Quinns Rocks musician strumming with ‘long-lost friend’ in Clarkson

Digital artist Owen Bell (Quinns Rocks) with his dog Arrow. Photo: Martin Kennealey
Digital artist Owen Bell (Quinns Rocks) with his dog Arrow. Photo: Martin Kennealey

SWEDISH nyckelharpas are rare instruments Down Under, but shoppers may hear one being strummed occasionally in Clarkson and Quinns Rocks.

Owen Bell owns the unusual instrument and busks at Quinns Rocks and Ocean Keys shopping centres from time to time.

“I actually own two, the only ones in WA and, to my knowledge, I’m the only player in the State,” he said.

The nyckelharpa musician will perform in the food hall at Ocean Keys from 11am on September 1, October 6 and November 3.

Bell has played fiddle for almost 40 years and got his first nyckelharpa in 2014, which he likened to “a long-lost friend”.

He said his two fiddles originated in Scandinavia as well – “a Hardanger fiddle which originated in Norway although made in the UK and a curious horn fiddle designed by and made by in Finland by the same guy who designs gardening tools etc for Fiskars”.

“I’ve known about nyckelharpas for years and always wanted one but it wasn’t until the internet that I was able to track them down.

“You can’t just walk into a music shop and buy one, like you can a fiddle or a guitar – unless maybe you’re in Sweden, where they are the ‘national instrument’.

“I was slightly concerned by their seeming complexity and wasn’t sure I could ever learn to play one, and they’re rather expensive.

“Anyway, I tracked down a maker in Queensland, a Swedish man, who only makes about four a year.

“Initially, I got a second hand one from him just to see how I got on with it.

“Amazingly, within an hour of putting it around my neck, I was playing a tune.

“It so surprised me, it brought me to tears, as if I’d discovered a long lost friend.”

Bell said he sold some of his other instruments, including a saxophone and mandolin, but not his fiddles, to get a nyckelharpa made.

“After getting that and having similar success, I recently ordered another as a ‘back up’ and sold the second-hand one back to him as part of the deal to help pay for it,” he said.

“I’ve had the new one for several months. Almost identical in appearance to the first, it has a different tone.

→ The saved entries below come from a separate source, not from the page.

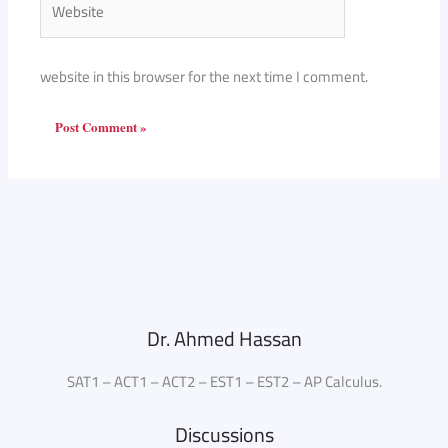
website in this browser for the next time I comment.
Dr. Ahmed Hassan
SAT1 – ACT1 – ACT2 – EST1 – EST2 – AP Calculus.
Discussions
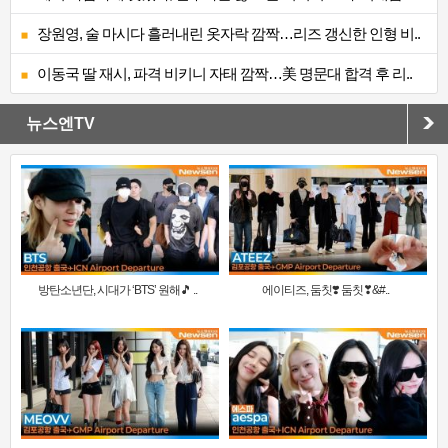
장원영, 술 마시다 흘러내린 옷자락 깜짝…리즈 갱신한 인형 비..
이동국 딸 재시, 파격 비키니 자태 깜짝…美 명문대 합격 후 리..
뉴스엔TV
방탄소년단, 시대가 ‘BTS’ 원해🎵 ..
에이티즈, 둠칫❣️ 둠칫❣&#..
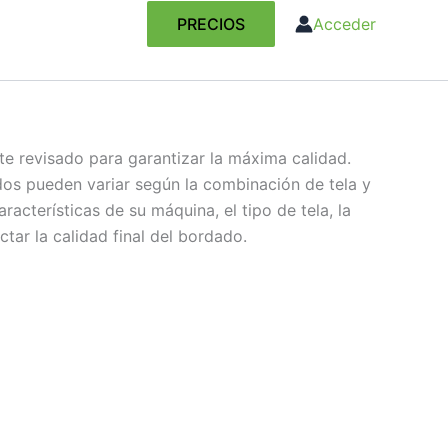
PRECIOS
Acceder
te revisado para garantizar la máxima calidad.
dos pueden variar según la combinación de tela y
aracterísticas de su máquina, el tipo de tela, la
tar la calidad final del bordado.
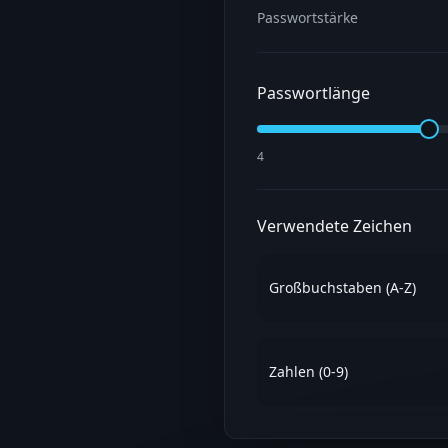
Passwortstärke
Passwortlänge
4
Verwendete Zeichen
Großbuchstaben (A-Z)
Zahlen (0-9)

“I rely on my music so much, not only for the sheer joy of playing, but as a form of meditation and even ‘medication’, as I suffer from depression.”

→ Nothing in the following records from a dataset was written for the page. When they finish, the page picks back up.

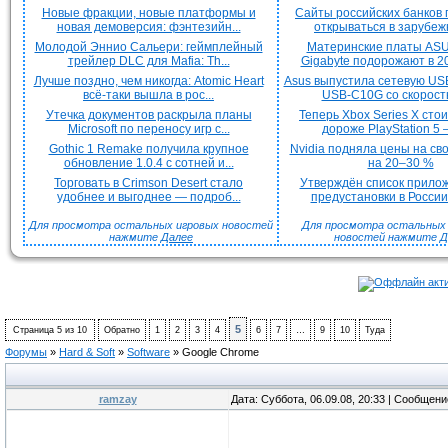
Новые фракции, новые платформы и
Сайты российских банков
новая демоверсия: фэнтезийн...
открываться в зарубежн
Молодой Эннио Сальери: геймплейный
Материнские платы ASU
трейлер DLC для Mafia: Th...
Gigabyte подорожают в 20
Лучше поздно, чем никогда: Atomic Heart
Asus выпустила сетевую US
всё-таки вышла в рос...
USB-C10G со скорость
Утечка документов раскрыла планы
Теперь Xbox Series X сто
Microsoft по переносу игр с...
дороже PlayStation 5 —
Gothic 1 Remake получила крупное
Nvidia подняла цены на с
обновление 1.0.4 с сотней и...
на 20–30 %
Торговать в Crimson Desert стало
Утверждён список прило
удобнее и выгоднее — подроб...
предустановки в России 
Для просмотра остальных игровых новостей
Для просмотра остальных H
нажмите
Далее
новостей нажмите
Д
5
Страница
5
из
10
Обратно
1
2
3
4
6
7
…
9
10
Туда
Форумы
»
Hard & Soft
»
Software
»
Google Chrome
ramzay
Дата: Суббота, 06.09.08, 20:33 | Сообщен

Bell, who said he would be lost without his music, plans to visit family in Cornwall, UK soon.

“A nyckelharpa will go with me, but there is no way I will allow it to travel in the baggage hold, so I am buying a seat for it,” he said.

“After all, who would expect your dear friend to travel in the baggage hold?”

The Quinns Rocks musician will also dress up to play at a medieval fare at Manning Park, Spearwood on October 28 from 1pm to 5pm.

Bell recently spoke to the Times about his work as an artist and the latest set of stamps, featuring frogs, that he designed for Australia Post.